> **Excerpted text**:
Multiple Myeloma Medical Malpractice Lawsuit Settles for $1 Million  

Medical Malpractice Settlement Report, 2021
By Krysia J. Syska, Medical Malpractice Attorney
Middlesex Superior Court                                   

Delay in diagnosis and treatment of multiple myeloma results in death of 72-year-old man

The patient began treatment with defendant hematologist in July 2011 due to anemia of unclear etiology. Defendant noted it may be an early myelodysplastic syndrome (MDS), evidenced by anemia and a slightly increased MCV. She noted she would not be inclined to perform bone marrow evaluation, unless there were changes in his clinical status or further drops in hematocrit. 

Lab work in September and November 2011 continued to show anemia. Plaintiff’s expert opined that the standard of care required the defendant to consider multiple myeloma as part of a differential diagnosis for the unexplained anemia, and obtain a bone marrow biopsy. This was not done throughout 2011.  

In 2012 the decedent had several visits with the defendant. He had undergone GI workup to rule out a bleed as the cause of persistent anemia. HCT and MCV remained unchanged and it was noted he may have stable MDS that would require no treatment other than observation. Defendant did state that biopsy at some point in the future would be considered if his HCT dropped further. Plaintiff’s expert opined bone marrow biopsy was required 2012 even without further HCT drop. This was not done. 

In January 2013 decedent was ill and underwent CT scan of his chest. Defendant radiologist failed to recognize the presence of lytic lesions within the thoracic spine concerning for metastatic disease consistent with multiple myeloma.

> **Problem details**:
Pick up the multiple myeloma malpractice settlement report after its last sentence and continue it.

> **Material shown**:
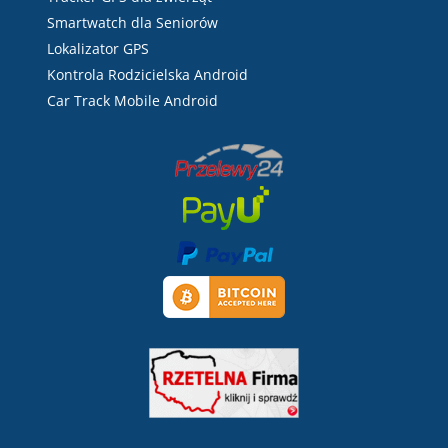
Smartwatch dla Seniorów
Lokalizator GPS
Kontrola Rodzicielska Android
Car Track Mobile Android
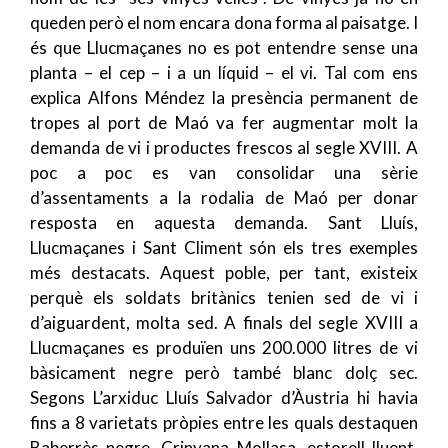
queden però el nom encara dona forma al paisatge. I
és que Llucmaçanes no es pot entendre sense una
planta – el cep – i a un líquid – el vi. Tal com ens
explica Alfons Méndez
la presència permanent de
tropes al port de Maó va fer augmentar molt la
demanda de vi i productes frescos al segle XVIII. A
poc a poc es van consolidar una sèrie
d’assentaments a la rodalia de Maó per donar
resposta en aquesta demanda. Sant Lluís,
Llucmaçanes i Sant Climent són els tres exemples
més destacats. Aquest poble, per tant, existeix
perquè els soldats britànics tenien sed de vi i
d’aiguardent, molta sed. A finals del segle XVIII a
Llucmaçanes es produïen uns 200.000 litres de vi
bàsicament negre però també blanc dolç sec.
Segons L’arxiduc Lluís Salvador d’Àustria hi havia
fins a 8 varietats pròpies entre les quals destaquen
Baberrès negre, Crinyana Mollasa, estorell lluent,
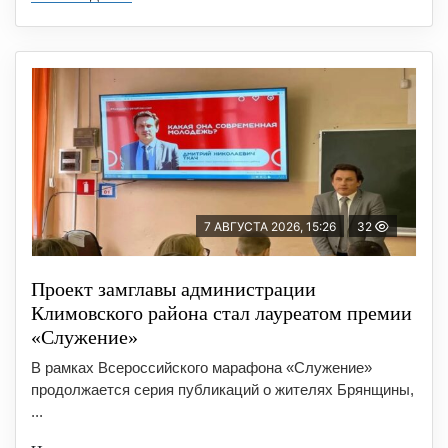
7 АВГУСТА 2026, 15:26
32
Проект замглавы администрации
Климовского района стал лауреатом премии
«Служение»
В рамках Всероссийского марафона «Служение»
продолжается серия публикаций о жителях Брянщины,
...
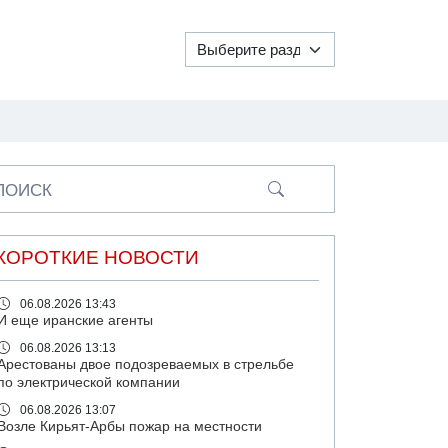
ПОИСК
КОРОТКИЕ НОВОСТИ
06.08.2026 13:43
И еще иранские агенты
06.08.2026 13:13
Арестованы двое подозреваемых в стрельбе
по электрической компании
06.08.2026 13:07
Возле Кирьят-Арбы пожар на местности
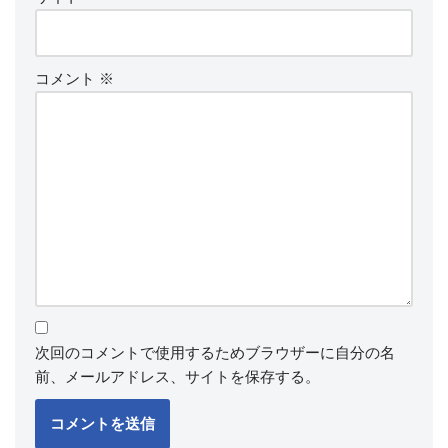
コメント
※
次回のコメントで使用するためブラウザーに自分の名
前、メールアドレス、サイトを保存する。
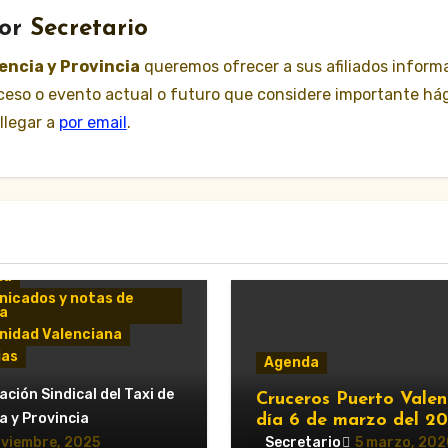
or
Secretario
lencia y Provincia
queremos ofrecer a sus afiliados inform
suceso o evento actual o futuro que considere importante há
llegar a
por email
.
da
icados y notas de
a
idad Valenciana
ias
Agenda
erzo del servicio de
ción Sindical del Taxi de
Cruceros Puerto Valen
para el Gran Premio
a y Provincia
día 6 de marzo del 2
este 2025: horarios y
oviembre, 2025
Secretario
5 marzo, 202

> **Answer space**:
In September 2013, follow up chest CT was done and again the presence of now larger lytic lesions in the thoracic spine were missed. 

In November 2013 decedent returned to defendant hematologist for evaluation. She noted it was “high time” he undergoes bone marrow biopsy even though HCT was stable. Before his scheduled biopsy decedent lost control of his left leg. A CT scan revealed numerous lytic lesions. The largest was at T5 and had been visible on both prior studies. It had now destroyed the vertebral body and a portion of the posterior elements and was touching the cord. Surgery was done emergently however it resulted in paraplegia. 

Pathology from the procedure revealed myeloma stage III. Chemotherapy was to be immediately started, however, decedent decompensated and on 12/19/13 he coded and died. His causes of death were noted to be septic shock, multiple myeloma, and pancytopenia. 

Parties resolved the case for $1,000,000 in advance of trial scheduled for 2023.

Attorneys for the plaintiff: Andrew C. Meyer Jr. and Krysia J. Syska.